Para concluir o tema que me propus abordar,
ainda formulo duas indagações que permeiam essa análise e que nos remetem a
pertinentes reflexões: Quanto vale um
minuto de privação de liberdade, se se constatar que a condenação emerge de um
erro judiciário? Há preço para essa
reparação?
Não se ignora que erros judiciários já
ocorreram no passado, como o histórico caso dos “Irmãos Naves”, em Minas
Gerais, no século passado, que rendeu até filme. Não se ignora, outrossim, o
triste caso ocorrido por volta de 1852, quando D. Pedro II negou indulgência a
um condenado à morte por enforcamento – que existia na legislação daquela época
–, e, depois de morto e sepultado o condenado (famoso “Caso Coqueiro”), sua
inocência foi reconhecida, com a confissão arrependida de sua própria viúva.

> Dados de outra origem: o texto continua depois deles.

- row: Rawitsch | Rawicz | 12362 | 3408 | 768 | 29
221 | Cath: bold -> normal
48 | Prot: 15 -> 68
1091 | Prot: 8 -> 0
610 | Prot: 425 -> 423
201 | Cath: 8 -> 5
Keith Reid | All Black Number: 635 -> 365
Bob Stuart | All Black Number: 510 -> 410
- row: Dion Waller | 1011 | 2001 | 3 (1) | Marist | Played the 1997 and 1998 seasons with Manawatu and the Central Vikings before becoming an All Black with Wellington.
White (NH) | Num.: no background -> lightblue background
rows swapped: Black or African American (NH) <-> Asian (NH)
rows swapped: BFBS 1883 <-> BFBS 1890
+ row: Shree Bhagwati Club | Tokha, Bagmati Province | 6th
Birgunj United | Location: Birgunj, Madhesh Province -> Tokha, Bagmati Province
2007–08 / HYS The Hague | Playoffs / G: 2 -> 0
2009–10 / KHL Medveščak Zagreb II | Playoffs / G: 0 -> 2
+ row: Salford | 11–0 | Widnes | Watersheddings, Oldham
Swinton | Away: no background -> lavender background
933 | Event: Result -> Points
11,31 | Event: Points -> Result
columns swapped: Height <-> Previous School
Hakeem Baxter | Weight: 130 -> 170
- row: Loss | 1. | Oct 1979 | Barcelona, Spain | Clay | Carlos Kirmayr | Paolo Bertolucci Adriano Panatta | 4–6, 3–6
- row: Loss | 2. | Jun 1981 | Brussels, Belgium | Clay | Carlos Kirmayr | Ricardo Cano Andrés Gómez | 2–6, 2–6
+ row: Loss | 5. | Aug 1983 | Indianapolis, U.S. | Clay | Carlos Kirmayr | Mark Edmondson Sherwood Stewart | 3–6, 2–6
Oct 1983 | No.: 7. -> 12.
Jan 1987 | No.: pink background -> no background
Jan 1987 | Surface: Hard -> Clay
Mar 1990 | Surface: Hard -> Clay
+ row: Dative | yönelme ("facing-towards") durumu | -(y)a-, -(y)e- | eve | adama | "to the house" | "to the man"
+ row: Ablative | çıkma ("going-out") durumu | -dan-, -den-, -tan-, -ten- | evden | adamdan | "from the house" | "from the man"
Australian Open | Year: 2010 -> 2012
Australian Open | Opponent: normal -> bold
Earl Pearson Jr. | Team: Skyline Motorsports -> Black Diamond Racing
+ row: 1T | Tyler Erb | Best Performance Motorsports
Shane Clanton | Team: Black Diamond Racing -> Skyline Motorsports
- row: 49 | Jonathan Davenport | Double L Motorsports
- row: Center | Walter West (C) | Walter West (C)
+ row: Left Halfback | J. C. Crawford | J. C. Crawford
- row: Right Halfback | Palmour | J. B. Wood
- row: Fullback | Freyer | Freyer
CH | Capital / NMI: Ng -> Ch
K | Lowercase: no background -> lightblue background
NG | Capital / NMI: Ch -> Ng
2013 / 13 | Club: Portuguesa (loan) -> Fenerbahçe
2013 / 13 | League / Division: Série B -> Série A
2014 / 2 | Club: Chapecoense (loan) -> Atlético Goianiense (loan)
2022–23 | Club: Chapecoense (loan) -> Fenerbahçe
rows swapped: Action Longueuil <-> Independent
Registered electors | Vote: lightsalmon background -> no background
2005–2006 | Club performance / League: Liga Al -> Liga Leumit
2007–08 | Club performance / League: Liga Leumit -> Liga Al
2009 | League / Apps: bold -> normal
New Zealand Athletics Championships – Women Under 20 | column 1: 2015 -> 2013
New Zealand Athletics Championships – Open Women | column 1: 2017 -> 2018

Ao fim e ao cabo, o brocardo que dá título a
este texto tem sua pertinência na atual quadra da História brasileira, porque,
em verdade, cada cabeça tem um juízo; cada juiz tem uma cabeça; e “cada cabeça
uma sentença”.
SOBRE O AUTOR
BENEDITO FERREIRA MARQUES nasceu no dia 11 de novembro de 1939, no povoado Barro Branco, no município de Buriti/MA. Começou seus estudos em escola pública e, com dedicação, foi galgando os degraus que o levariam à universidade. Possui graduação em Direito pela Universidade Federal do Maranhão (1964), especialista em Direito Civil, Direito Agrário e Direito Comercial; mestre em Direito Agrário pela Universidade Federal de Goiás (1988); e doutor em Direito pela Universidade Federal de Pernambuco (2004).
Tem experiência na área de Direito, com ênfase em Direito Comercial, atuando principalmente nos seguintes temas: direito agrário, reforma agrária, função social, contratos agrários e princípios constitucionais.
NA Universidade Federal de Goiás, foi Vice-reitor, Coordenador do Curso de Mestrado em Direito Agrário e Diretor da Faculdade de Direito. Na Carreira de magistério, foi professor de Português no Ensino Médio; no Ensino Superior foi professor de Direito Civil, Direito Agrário e Direito Comercial, sendo que, de 1976 a 1984, foi professor de Direito Civil na PUC de Goiás.
Acompanhou pesquisas, participou de inúmeras bancas examinadoras de mestrado, autor de muitos artigos, textos em jornais, trabalhos publicados em anais de congressos, além de já ter publicado 12 livros, entre eles “A Guerra da Balaiada, à luz do direito”, “Marcas do Passado”, “Direito Agrário para Concursos”; e “Cambica de Buriti”; entre outros.